Герман Геринг. «Железный рыцарь и проклятие свастики» - страница 31
Глава 7
В поисках несчастья
История учит нас тому, что она никого и ничему не учит.
Аксиома социальной психологии
1. Макароны, приправленные морфием
Поселившись в Швеции, Карин и Геринг часто вспоминали свое недавнее путешествие по Италии: прекрасные пейзажи этой страны, дружелюбный и легкий нрав ее жителей помогали забыть о несчастьях и болезнях. Хозяин отеля в Венеции брал с них по 65 лир с человека, вместо положенных 100 лир. «Там была замечательная еда, — вспоминала Карин, — омары, суп, омлеты, цыплята с салатом, баранина со спагетти и сколько угодно фруктов! А какие там были магазины и ювелирные лавочки! Приходилось обходить их по другой стороне улицы, чтобы не расстраиваться при мысли о своем безденежье». Зато они вдвоем обошли все музеи и художественные салоны, как когда-то в Стокгольме. «Нам не хватило бы и миллиона, чтобы купить все, что хотелось, но, увы, денег не доставало и на самое необходимое!»

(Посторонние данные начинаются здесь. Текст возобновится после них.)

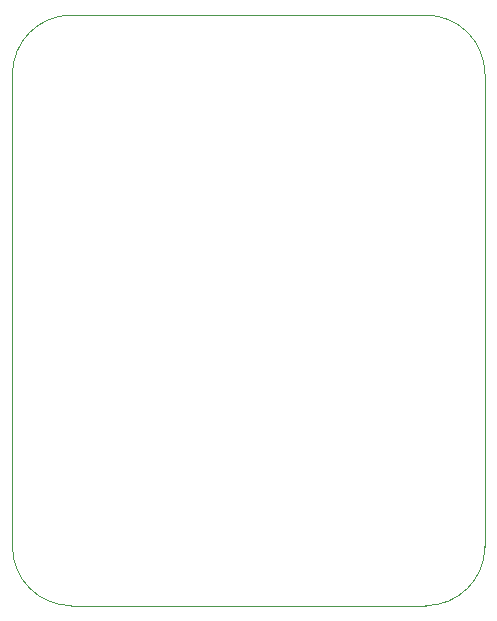
<source format=gbr>
%TF.GenerationSoftware,KiCad,Pcbnew,7.0.1-3b83917a11~172~ubuntu22.04.1*%
%TF.CreationDate,2023-04-07T18:55:38-03:00*%
%TF.ProjectId,button-debouncer,62757474-6f6e-42d6-9465-626f756e6365,rev?*%
%TF.SameCoordinates,Original*%
%TF.FileFunction,Profile,NP*%
%FSLAX46Y46*%
G04 Gerber Fmt 4.6, Leading zero omitted, Abs format (unit mm)*
G04 Created by KiCad (PCBNEW 7.0.1-3b83917a11~172~ubuntu22.04.1) date 2023-04-07 18:55:38*
%MOMM*%
%LPD*%
G01*
G04 APERTURE LIST*
%TA.AperFunction,Profile*%
%ADD10C,0.100000*%
%TD*%
G04 APERTURE END LIST*
D10*
X140000000Y-95000000D02*
X140000000Y-55000000D01*
X105000000Y-100000000D02*
X135000000Y-100000000D01*
X100000000Y-55000000D02*
X100000000Y-95000000D01*
X135000000Y-50000000D02*
X105000000Y-50000000D01*
X135000000Y-100000000D02*
G75*
G03*
X140000000Y-95000000I0J5000000D01*
G01*
X105000000Y-50000000D02*
G75*
G03*
X100000000Y-55000000I0J-5000000D01*
G01*
X100000000Y-95000000D02*
G75*
G03*
X105000000Y-100000000I5000000J0D01*
G01*
X140000000Y-55000000D02*
G75*
G03*
X135000000Y-50000000I-5000000J0D01*
G01*
M02*

</source>
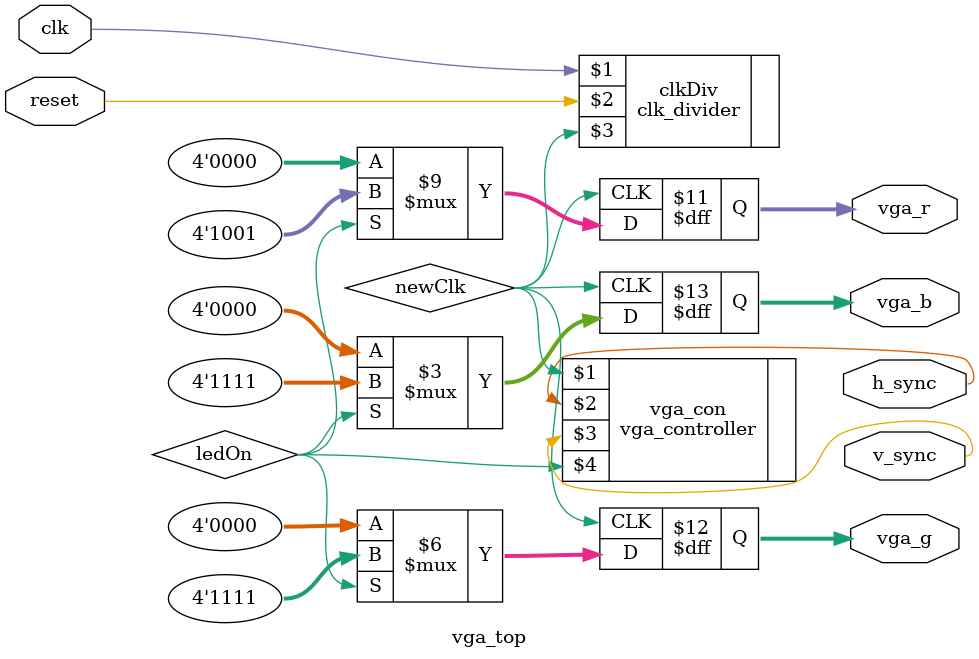
<source format=v>
`timescale 1ns / 1ps



module vga_top(clk, reset, vga_r, vga_g, vga_b, h_sync, v_sync);

    input clk, reset;
    
    output reg [3:0] vga_r, vga_g, vga_b; // r, g, b values
    output h_sync, v_sync;
    wire newClk, ledOn;
    
    clk_divider clkDiv (clk, reset, newClk);
    
    vga_controller vga_con (newClk, h_sync, v_sync, ledOn);
    
    always@(posedge newClk) begin
      vga_r <= 4'b0000;
      vga_g <= 4'b0000;
      vga_b <= 4'b0000;
      if(ledOn) begin
          vga_r <= 4'b1001;
          vga_g <= 4'b1111;
          vga_b <= 4'b1111;
      end  
      else begin
          vga_r <= 4'b0000;
          vga_g <= 4'b0000;
          vga_b <= 4'b0000;
      end
      
    end
    
endmodule

</source>
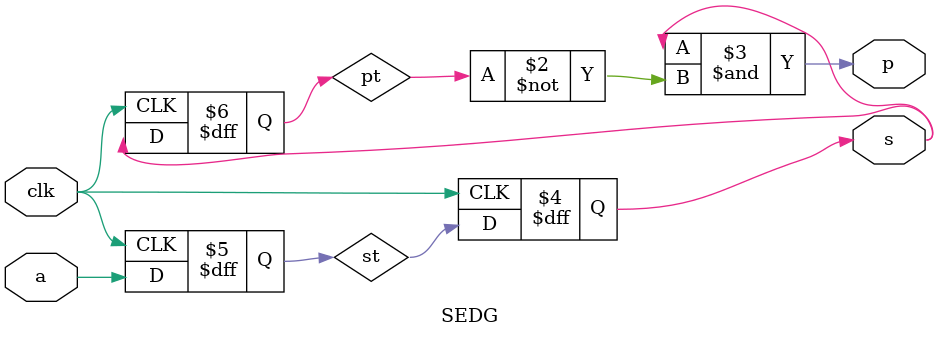
<source format=v>
`timescale 1ns / 1ps


module SEDG(
    input clk,a,
    output reg s,
    output p
    );
    
    reg st,pt;
    
    //Á½¼¶Í¬²½£¬¶ÔsÈ¡±ßÑØ
    always@(posedge clk)
    begin
        st <= a;
        s <= st;
        pt <= s;
    end
    
    assign p = s & (~pt);
    
endmodule

</source>
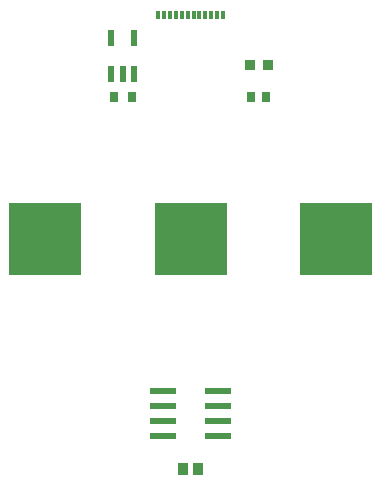
<source format=gbp>
G04 Layer_Color=16770453*
%FSLAX24Y24*%
%MOIN*%
G70*
G01*
G75*
%ADD22R,0.0354X0.0394*%
%ADD23R,0.2400X0.2400*%
%ADD24R,0.0886X0.0197*%
%ADD25R,0.0217X0.0550*%
%ADD26R,0.0295X0.0335*%
%ADD27R,0.0315X0.0354*%
%ADD28R,0.0320X0.0320*%
G04:AMPARAMS|DCode=29|XSize=13.8mil|YSize=27.6mil|CornerRadius=0mil|HoleSize=0mil|Usage=FLASHONLY|Rotation=0.000|XOffset=0mil|YOffset=0mil|HoleType=Round|Shape=Octagon|*
%AMOCTAGOND29*
4,1,8,-0.0034,0.0138,0.0034,0.0138,0.0069,0.0103,0.0069,-0.0103,0.0034,-0.0138,-0.0034,-0.0138,-0.0069,-0.0103,-0.0069,0.0103,-0.0034,0.0138,0.0*
%
%ADD29OCTAGOND29*%

D22*
X28307Y20374D02*
D03*
X27795D02*
D03*
D23*
X23201Y28051D02*
D03*
X28051D02*
D03*
X32901D02*
D03*
D24*
X27136Y21494D02*
D03*
Y21994D02*
D03*
Y22494D02*
D03*
Y22994D02*
D03*
X28967D02*
D03*
Y22494D02*
D03*
Y21994D02*
D03*
Y21494D02*
D03*
D25*
X26161Y34764D02*
D03*
X25413D02*
D03*
Y33543D02*
D03*
X25787D02*
D03*
X26161D02*
D03*
D26*
X25492Y32776D02*
D03*
X26083D02*
D03*
D27*
X30079D02*
D03*
X30551D02*
D03*
D28*
X30015Y33858D02*
D03*
X30615D02*
D03*
D29*
X29134Y35508D02*
D03*
X28937D02*
D03*
X28740D02*
D03*
X28543D02*
D03*
X28346D02*
D03*
X28150D02*
D03*
X27953D02*
D03*
X27756D02*
D03*
X27559D02*
D03*
X27362D02*
D03*
X27165D02*
D03*
X26969D02*
D03*
M02*

</source>
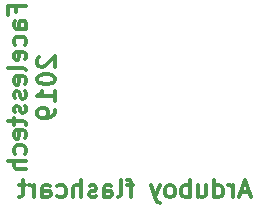
<source format=gbr>
G04 #@! TF.GenerationSoftware,KiCad,Pcbnew,5.0.2+dfsg1-1~bpo9+1*
G04 #@! TF.CreationDate,2019-05-22T19:19:29+01:00*
G04 #@! TF.ProjectId,arduboy_flashcart,61726475-626f-4795-9f66-6c6173686361,rev?*
G04 #@! TF.SameCoordinates,Original*
G04 #@! TF.FileFunction,Legend,Bot*
G04 #@! TF.FilePolarity,Positive*
%FSLAX46Y46*%
G04 Gerber Fmt 4.6, Leading zero omitted, Abs format (unit mm)*
G04 Created by KiCad (PCBNEW 5.0.2+dfsg1-1~bpo9+1) date Wed 22 May 2019 19:19:29 BST*
%MOMM*%
%LPD*%
G01*
G04 APERTURE LIST*
%ADD10C,0.300000*%
G04 APERTURE END LIST*
D10*
X108871628Y-47872971D02*
X108800200Y-47944400D01*
X108728771Y-48087257D01*
X108728771Y-48444400D01*
X108800200Y-48587257D01*
X108871628Y-48658685D01*
X109014485Y-48730114D01*
X109157342Y-48730114D01*
X109371628Y-48658685D01*
X110228771Y-47801542D01*
X110228771Y-48730114D01*
X108728771Y-49658685D02*
X108728771Y-49801542D01*
X108800200Y-49944400D01*
X108871628Y-50015828D01*
X109014485Y-50087257D01*
X109300200Y-50158685D01*
X109657342Y-50158685D01*
X109943057Y-50087257D01*
X110085914Y-50015828D01*
X110157342Y-49944400D01*
X110228771Y-49801542D01*
X110228771Y-49658685D01*
X110157342Y-49515828D01*
X110085914Y-49444400D01*
X109943057Y-49372971D01*
X109657342Y-49301542D01*
X109300200Y-49301542D01*
X109014485Y-49372971D01*
X108871628Y-49444400D01*
X108800200Y-49515828D01*
X108728771Y-49658685D01*
X110228771Y-51587257D02*
X110228771Y-50730114D01*
X110228771Y-51158685D02*
X108728771Y-51158685D01*
X108943057Y-51015828D01*
X109085914Y-50872971D01*
X109157342Y-50730114D01*
X110228771Y-52301542D02*
X110228771Y-52587257D01*
X110157342Y-52730114D01*
X110085914Y-52801542D01*
X109871628Y-52944400D01*
X109585914Y-53015828D01*
X109014485Y-53015828D01*
X108871628Y-52944400D01*
X108800200Y-52872971D01*
X108728771Y-52730114D01*
X108728771Y-52444400D01*
X108800200Y-52301542D01*
X108871628Y-52230114D01*
X109014485Y-52158685D01*
X109371628Y-52158685D01*
X109514485Y-52230114D01*
X109585914Y-52301542D01*
X109657342Y-52444400D01*
X109657342Y-52730114D01*
X109585914Y-52872971D01*
X109514485Y-52944400D01*
X109371628Y-53015828D01*
X106953857Y-44051542D02*
X106953857Y-43551542D01*
X107739571Y-43551542D02*
X106239571Y-43551542D01*
X106239571Y-44265828D01*
X107739571Y-45480114D02*
X106953857Y-45480114D01*
X106811000Y-45408685D01*
X106739571Y-45265828D01*
X106739571Y-44980114D01*
X106811000Y-44837257D01*
X107668142Y-45480114D02*
X107739571Y-45337257D01*
X107739571Y-44980114D01*
X107668142Y-44837257D01*
X107525285Y-44765828D01*
X107382428Y-44765828D01*
X107239571Y-44837257D01*
X107168142Y-44980114D01*
X107168142Y-45337257D01*
X107096714Y-45480114D01*
X107668142Y-46837257D02*
X107739571Y-46694400D01*
X107739571Y-46408685D01*
X107668142Y-46265828D01*
X107596714Y-46194400D01*
X107453857Y-46122971D01*
X107025285Y-46122971D01*
X106882428Y-46194400D01*
X106811000Y-46265828D01*
X106739571Y-46408685D01*
X106739571Y-46694400D01*
X106811000Y-46837257D01*
X107668142Y-48051542D02*
X107739571Y-47908685D01*
X107739571Y-47622971D01*
X107668142Y-47480114D01*
X107525285Y-47408685D01*
X106953857Y-47408685D01*
X106811000Y-47480114D01*
X106739571Y-47622971D01*
X106739571Y-47908685D01*
X106811000Y-48051542D01*
X106953857Y-48122971D01*
X107096714Y-48122971D01*
X107239571Y-47408685D01*
X107739571Y-48980114D02*
X107668142Y-48837257D01*
X107525285Y-48765828D01*
X106239571Y-48765828D01*
X107668142Y-50122971D02*
X107739571Y-49980114D01*
X107739571Y-49694400D01*
X107668142Y-49551542D01*
X107525285Y-49480114D01*
X106953857Y-49480114D01*
X106811000Y-49551542D01*
X106739571Y-49694400D01*
X106739571Y-49980114D01*
X106811000Y-50122971D01*
X106953857Y-50194400D01*
X107096714Y-50194400D01*
X107239571Y-49480114D01*
X107668142Y-50765828D02*
X107739571Y-50908685D01*
X107739571Y-51194400D01*
X107668142Y-51337257D01*
X107525285Y-51408685D01*
X107453857Y-51408685D01*
X107311000Y-51337257D01*
X107239571Y-51194400D01*
X107239571Y-50980114D01*
X107168142Y-50837257D01*
X107025285Y-50765828D01*
X106953857Y-50765828D01*
X106811000Y-50837257D01*
X106739571Y-50980114D01*
X106739571Y-51194400D01*
X106811000Y-51337257D01*
X107668142Y-51980114D02*
X107739571Y-52122971D01*
X107739571Y-52408685D01*
X107668142Y-52551542D01*
X107525285Y-52622971D01*
X107453857Y-52622971D01*
X107311000Y-52551542D01*
X107239571Y-52408685D01*
X107239571Y-52194400D01*
X107168142Y-52051542D01*
X107025285Y-51980114D01*
X106953857Y-51980114D01*
X106811000Y-52051542D01*
X106739571Y-52194400D01*
X106739571Y-52408685D01*
X106811000Y-52551542D01*
X106739571Y-53051542D02*
X106739571Y-53622971D01*
X106239571Y-53265828D02*
X107525285Y-53265828D01*
X107668142Y-53337257D01*
X107739571Y-53480114D01*
X107739571Y-53622971D01*
X107668142Y-54694400D02*
X107739571Y-54551542D01*
X107739571Y-54265828D01*
X107668142Y-54122971D01*
X107525285Y-54051542D01*
X106953857Y-54051542D01*
X106811000Y-54122971D01*
X106739571Y-54265828D01*
X106739571Y-54551542D01*
X106811000Y-54694400D01*
X106953857Y-54765828D01*
X107096714Y-54765828D01*
X107239571Y-54051542D01*
X107668142Y-56051542D02*
X107739571Y-55908685D01*
X107739571Y-55622971D01*
X107668142Y-55480114D01*
X107596714Y-55408685D01*
X107453857Y-55337257D01*
X107025285Y-55337257D01*
X106882428Y-55408685D01*
X106811000Y-55480114D01*
X106739571Y-55622971D01*
X106739571Y-55908685D01*
X106811000Y-56051542D01*
X107739571Y-56694400D02*
X106239571Y-56694400D01*
X107739571Y-57337257D02*
X106953857Y-57337257D01*
X106811000Y-57265828D01*
X106739571Y-57122971D01*
X106739571Y-56908685D01*
X106811000Y-56765828D01*
X106882428Y-56694400D01*
X126645571Y-59305000D02*
X125931285Y-59305000D01*
X126788428Y-59733571D02*
X126288428Y-58233571D01*
X125788428Y-59733571D01*
X125288428Y-59733571D02*
X125288428Y-58733571D01*
X125288428Y-59019285D02*
X125217000Y-58876428D01*
X125145571Y-58805000D01*
X125002714Y-58733571D01*
X124859857Y-58733571D01*
X123717000Y-59733571D02*
X123717000Y-58233571D01*
X123717000Y-59662142D02*
X123859857Y-59733571D01*
X124145571Y-59733571D01*
X124288428Y-59662142D01*
X124359857Y-59590714D01*
X124431285Y-59447857D01*
X124431285Y-59019285D01*
X124359857Y-58876428D01*
X124288428Y-58805000D01*
X124145571Y-58733571D01*
X123859857Y-58733571D01*
X123717000Y-58805000D01*
X122359857Y-58733571D02*
X122359857Y-59733571D01*
X123002714Y-58733571D02*
X123002714Y-59519285D01*
X122931285Y-59662142D01*
X122788428Y-59733571D01*
X122574142Y-59733571D01*
X122431285Y-59662142D01*
X122359857Y-59590714D01*
X121645571Y-59733571D02*
X121645571Y-58233571D01*
X121645571Y-58805000D02*
X121502714Y-58733571D01*
X121217000Y-58733571D01*
X121074142Y-58805000D01*
X121002714Y-58876428D01*
X120931285Y-59019285D01*
X120931285Y-59447857D01*
X121002714Y-59590714D01*
X121074142Y-59662142D01*
X121217000Y-59733571D01*
X121502714Y-59733571D01*
X121645571Y-59662142D01*
X120074142Y-59733571D02*
X120217000Y-59662142D01*
X120288428Y-59590714D01*
X120359857Y-59447857D01*
X120359857Y-59019285D01*
X120288428Y-58876428D01*
X120217000Y-58805000D01*
X120074142Y-58733571D01*
X119859857Y-58733571D01*
X119717000Y-58805000D01*
X119645571Y-58876428D01*
X119574142Y-59019285D01*
X119574142Y-59447857D01*
X119645571Y-59590714D01*
X119717000Y-59662142D01*
X119859857Y-59733571D01*
X120074142Y-59733571D01*
X119074142Y-58733571D02*
X118717000Y-59733571D01*
X118359857Y-58733571D02*
X118717000Y-59733571D01*
X118859857Y-60090714D01*
X118931285Y-60162142D01*
X119074142Y-60233571D01*
X116859857Y-58733571D02*
X116288428Y-58733571D01*
X116645571Y-59733571D02*
X116645571Y-58447857D01*
X116574142Y-58305000D01*
X116431285Y-58233571D01*
X116288428Y-58233571D01*
X115574142Y-59733571D02*
X115717000Y-59662142D01*
X115788428Y-59519285D01*
X115788428Y-58233571D01*
X114359857Y-59733571D02*
X114359857Y-58947857D01*
X114431285Y-58805000D01*
X114574142Y-58733571D01*
X114859857Y-58733571D01*
X115002714Y-58805000D01*
X114359857Y-59662142D02*
X114502714Y-59733571D01*
X114859857Y-59733571D01*
X115002714Y-59662142D01*
X115074142Y-59519285D01*
X115074142Y-59376428D01*
X115002714Y-59233571D01*
X114859857Y-59162142D01*
X114502714Y-59162142D01*
X114359857Y-59090714D01*
X113717000Y-59662142D02*
X113574142Y-59733571D01*
X113288428Y-59733571D01*
X113145571Y-59662142D01*
X113074142Y-59519285D01*
X113074142Y-59447857D01*
X113145571Y-59305000D01*
X113288428Y-59233571D01*
X113502714Y-59233571D01*
X113645571Y-59162142D01*
X113717000Y-59019285D01*
X113717000Y-58947857D01*
X113645571Y-58805000D01*
X113502714Y-58733571D01*
X113288428Y-58733571D01*
X113145571Y-58805000D01*
X112431285Y-59733571D02*
X112431285Y-58233571D01*
X111788428Y-59733571D02*
X111788428Y-58947857D01*
X111859857Y-58805000D01*
X112002714Y-58733571D01*
X112217000Y-58733571D01*
X112359857Y-58805000D01*
X112431285Y-58876428D01*
X110431285Y-59662142D02*
X110574142Y-59733571D01*
X110859857Y-59733571D01*
X111002714Y-59662142D01*
X111074142Y-59590714D01*
X111145571Y-59447857D01*
X111145571Y-59019285D01*
X111074142Y-58876428D01*
X111002714Y-58805000D01*
X110859857Y-58733571D01*
X110574142Y-58733571D01*
X110431285Y-58805000D01*
X109145571Y-59733571D02*
X109145571Y-58947857D01*
X109217000Y-58805000D01*
X109359857Y-58733571D01*
X109645571Y-58733571D01*
X109788428Y-58805000D01*
X109145571Y-59662142D02*
X109288428Y-59733571D01*
X109645571Y-59733571D01*
X109788428Y-59662142D01*
X109859857Y-59519285D01*
X109859857Y-59376428D01*
X109788428Y-59233571D01*
X109645571Y-59162142D01*
X109288428Y-59162142D01*
X109145571Y-59090714D01*
X108431285Y-59733571D02*
X108431285Y-58733571D01*
X108431285Y-59019285D02*
X108359857Y-58876428D01*
X108288428Y-58805000D01*
X108145571Y-58733571D01*
X108002714Y-58733571D01*
X107717000Y-58733571D02*
X107145571Y-58733571D01*
X107502714Y-58233571D02*
X107502714Y-59519285D01*
X107431285Y-59662142D01*
X107288428Y-59733571D01*
X107145571Y-59733571D01*
M02*

</source>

Из Венеции супруги отправились в Рим через Сиену и остановились в столице Италии в дешевом пансионе, где кормили одними макаронами. Геринг поглощал их в неимоверных количествах и начал быстро полнеть.
В Риме они встретили знакомого, принца Филиппа Гессе, представившего их Муссолини. Геринг рассказал о путче и о трагическом марше в Мюнхене, но ему не удалось тронуть сердце дуче, который не оказал соратнику Гитлера никакой финансовой помощи (на что Геринг сильно надеялся). Пришлось залезть в долги, чтобы купить морфий (стоивший ужасно дорого), так как обычные болеутоляющие таблетки уже не давали облегчения. Геринг стал думать о самоубийстве, но ему было жаль оставлять Карин, которой он и так принес слишком много бед.
Сообщения об амнистии не поступало, и нужно было ехать в Швецию. Друзья помогли деньгами, и супруги отправились в путь весной 1925 г. Это было долгое путешествие: через Австрию, Чехословакию и Польшу, а затем — морем от Данцига до Стокгольма. Родные встретили их с радостью. Всех поражала красота Карин, но в ее облике ясно проявлялись страдание и тревога, внушавшие беспокойство родителям. Геринг делал уже по четыре укола морфия в день (вместо двух, которыми он обходился год назад).
Сыну Карин, Томасу, было уже 13 лет, и встреча с ним ее подбодрила, но ее болезнь все усиливалась: сердце работало плохо, стали случаться головокружения и обмороки. Геринг и Карин сняли квартиру в Стокгольме и стали жить на деньги, полученные от продажи дома в Мюнхене, но этих средств хватило ненадолго. Требовалось подыскать работу, но работы не было: страну захлестнула волна беженцев из Прибалтики и России, да и своих безработных было достаточно; Геринг ничего не смог найти. Родные Карин не разделяли его политических взглядов и не захотели ему помочь; только мать Карин, баронесса фон Фок, проявляла сочувствие, но была не в силах решить их проблемы.
Летом 1925 г. в состоянии Геринга, принимавшего морфий уже полтора года, наступил кризис; его положили на обследование в клинику, а оттуда он попал в психиатрическую лечебницу с диагнозом «наркоман, опасный для окружающих». Лечение было несложным: ему просто перестали давать наркотики и принудительно держали в лечебнице три месяца, предоставив самому справляться с мучительными болями, сопровождающими процесс отвыкания («ломки»), а потом выпустили, но продолжали сохранять под наблюдением. После этого он еще два раза попадал в «психушку», но это было уже все: он излечился и перестал принимать морфий. Позже ему приходилось прибегать к обычным болеутоляющим таблеткам, которые к тому времени стали более эффективными.
Раны продолжали его беспокоить, и это длилось до конца жизни. Позже он лечился у лучших докторов, сетовавших на его «повышенную чувствительность и недостаток моральной стойкости». Это звучит странно, если принять во внимание обстоятельства его жизни, полной опасностей и борьбы, но, видимо, запасы «моральной стойкости» человека не безграничны; возможно, что Геринг израсходовал их целиком в попытках победить боль и привычку к морфию. Тот примитивный способ лечения, который к нему применяли, мог бы сломить любого; он выстоял, но последующие события (относящиеся к периоду его пребывания у власти) показали, что ему действительно не хватало иногда подлинной моральной стойкости — той, которая и является высшей формой мужества.